E Tū Whānau is guided by the Ministerially appointed Māori Reference Group. Darrin Haimona was its founding chair.

“We asked people to dream of the world they wanted their tamariki to inherit,” he says.

“Ann listened to their moemoeā, helped identify the protective factors that keep families safe and distilled the values that we now call the E Tū Whānau values.

This was a genuine whānau, hapū and iwi led response to problems of violence in our community. It’s a long-term systemic response, and research, which Ann instigated, indicates that it’s working.”

Darrin Haimona

E Tū Whānau is now recognised internationally as a leading indigenous approach to violence prevention and community development.

Ann Dysart connected with communities right across Aotearoa

The E Tū Whānau values and ways of interacting with communities are seen by refugee and migrant communities as coming from a similarly communal cultural world view.

Jenny Janif, a Muslim woman of Melanesian and Indian background, worked with Ann to establish the Settling In programme, an earlier initiative designed to support positive settlement.

“Community leaders knew Ann as someone who listened to them, who focused on their strengths and the things that bring us all together. They saw what she was doing with Māori and wanted to work with their communities and interact with the government in the same way.”

Jenny Janif

Ann Dysart developed strong relationships with members of Aotearoa’s Muslim community. She respected their right to maintain their own spiritual and cultural beliefs within a wider culture largely ignorant of them. These personal relationships allowed Ann and the E Tū Whānau team to offer swift support to their community following the 2019 attacks on the Christchurch mosques.

Naima Ali is a young Somali educator from a refugee background who came of age under the influence of the Settling In kaupapa.

“Ann began working with Muslim communities long before anyone from any other government agency had even approached us. When we needed help, she would help us, but she expected us to get on and do things for ourselves.

She told us – ‘You are all New Zealanders’. She listened to us and believed us when we said that we understood our own people. In this way, she helped stabilize our community and make us confident of our place in Aotearoa.”

Naima Ali

In a career that spanned 50 years, Ann fought institutional racism and inequity with quiet persistence and took on anyone, regardless of stature or professional position, who ignored the rights of those she championed.

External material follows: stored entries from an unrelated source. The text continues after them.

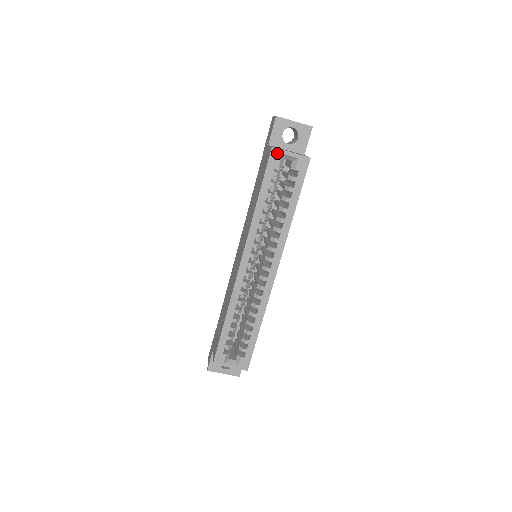
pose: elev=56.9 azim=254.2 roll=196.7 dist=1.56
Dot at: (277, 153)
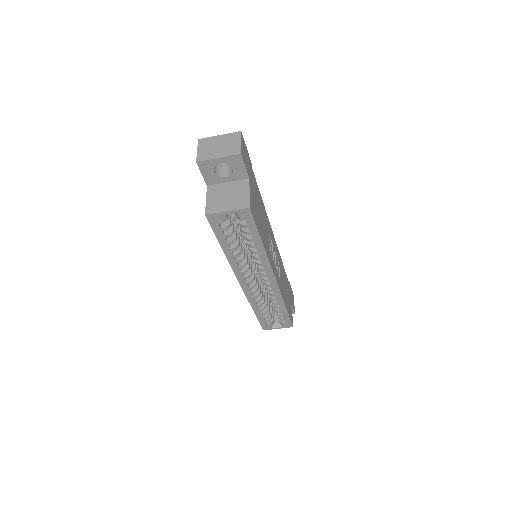
Dot at: (214, 217)
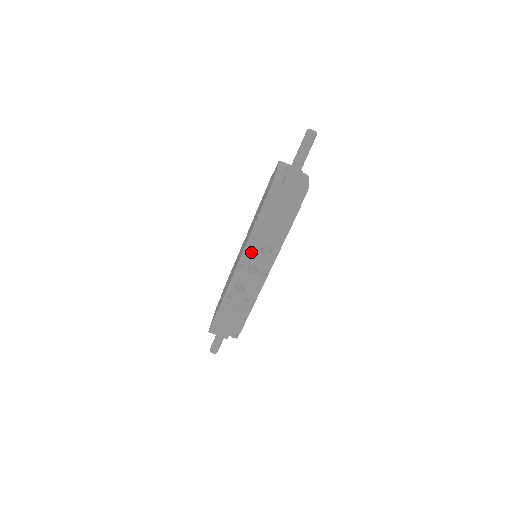
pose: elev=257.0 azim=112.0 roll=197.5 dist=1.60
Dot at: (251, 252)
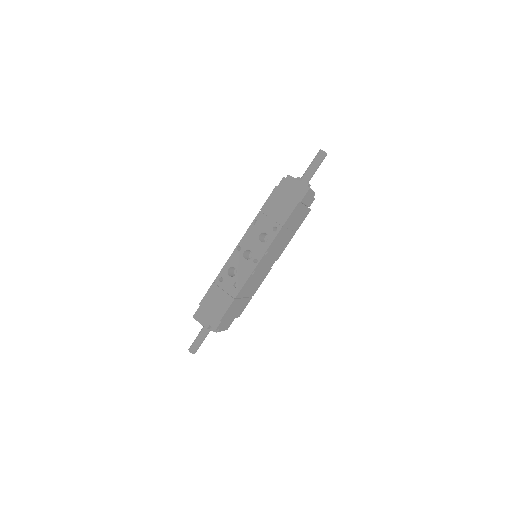
Dot at: (250, 237)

She heard people talking of ‘a poverty of spirit’, the burden of a system that told them how to do things and what was good for them. The antidote was to encourage people to dream about the world they wanted to live in and the future they wanted for their tamariki; to look at what they can do for themselves, and regain a sense of control over their lives.

Ann is survived by her son Scott, her beloved moko Emma, her siblings and their whānau. Her much loved daughter Becs died earlier last year from complications associated with multiple sclerosis.

Rere atu rā e te manu rerenga tahi, te kahukura mana nui, te kuaka mārangaranga. Tau atu ki te tāhuna, tau atu, tau atu, tau atu – hī!